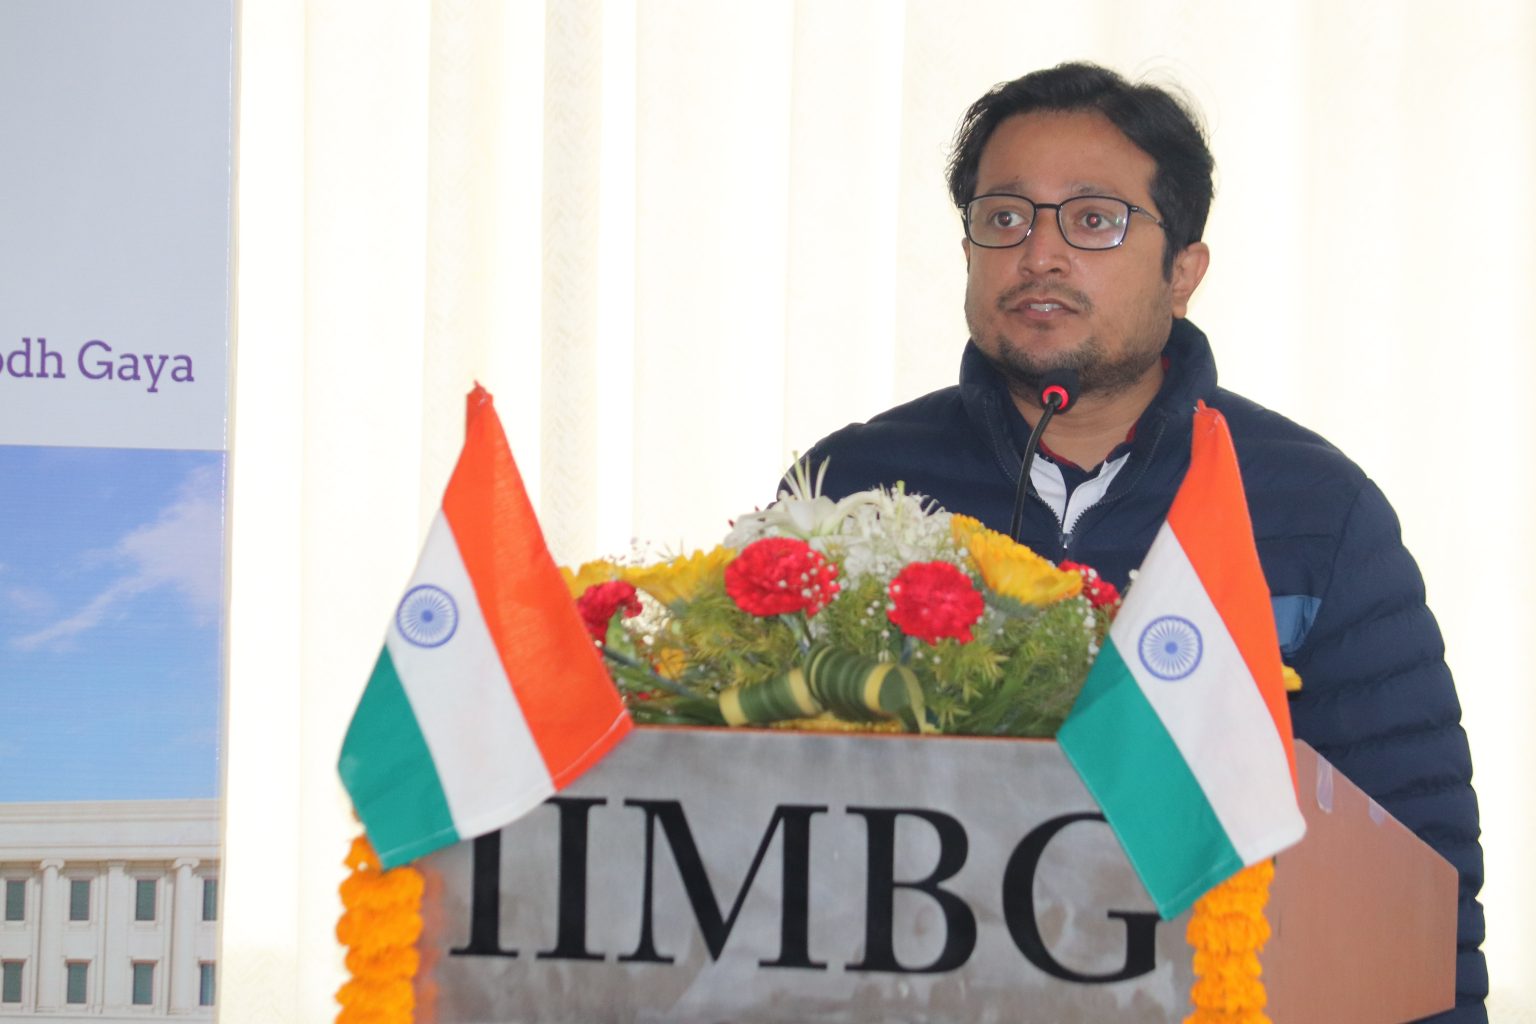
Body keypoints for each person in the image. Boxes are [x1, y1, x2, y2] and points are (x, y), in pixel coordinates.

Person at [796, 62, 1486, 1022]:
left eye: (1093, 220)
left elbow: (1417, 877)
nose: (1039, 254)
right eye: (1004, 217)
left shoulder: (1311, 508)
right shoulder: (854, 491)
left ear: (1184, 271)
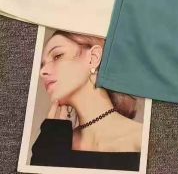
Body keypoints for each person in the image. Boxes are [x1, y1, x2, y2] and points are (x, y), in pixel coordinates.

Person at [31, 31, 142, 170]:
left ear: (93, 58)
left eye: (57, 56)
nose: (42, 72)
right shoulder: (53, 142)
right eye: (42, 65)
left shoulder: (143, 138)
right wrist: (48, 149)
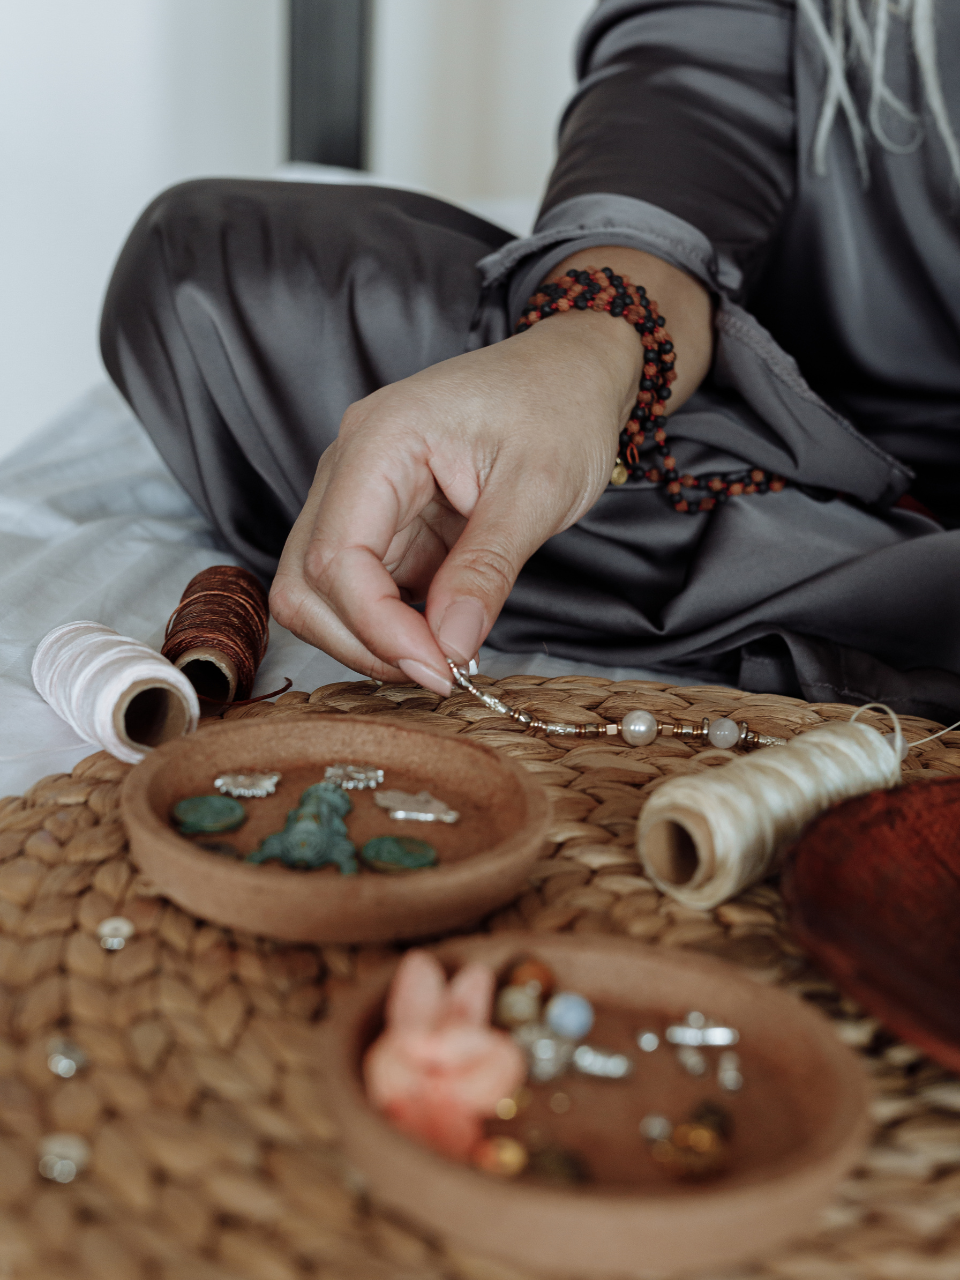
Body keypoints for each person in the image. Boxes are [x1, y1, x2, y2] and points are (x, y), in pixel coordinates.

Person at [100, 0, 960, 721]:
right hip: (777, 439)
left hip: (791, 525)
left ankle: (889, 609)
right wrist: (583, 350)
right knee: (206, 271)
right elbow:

**Activity**
Return, exactly as they stand, the lines from the opening line of the listing through the line with "right shoulder: (854, 491)", both ends counted, and no pictures.

**Reply**
Body keypoints for each person in the image. Boxes are [x1, y1, x2, y2] and points are (x, y), in pixel coordinates.

Person at [796, 62, 1486, 1022]:
left eye: (1093, 220)
left elbow: (1417, 877)
nose: (1039, 254)
right eye: (1004, 217)
left shoulder: (1311, 508)
right shoulder: (854, 491)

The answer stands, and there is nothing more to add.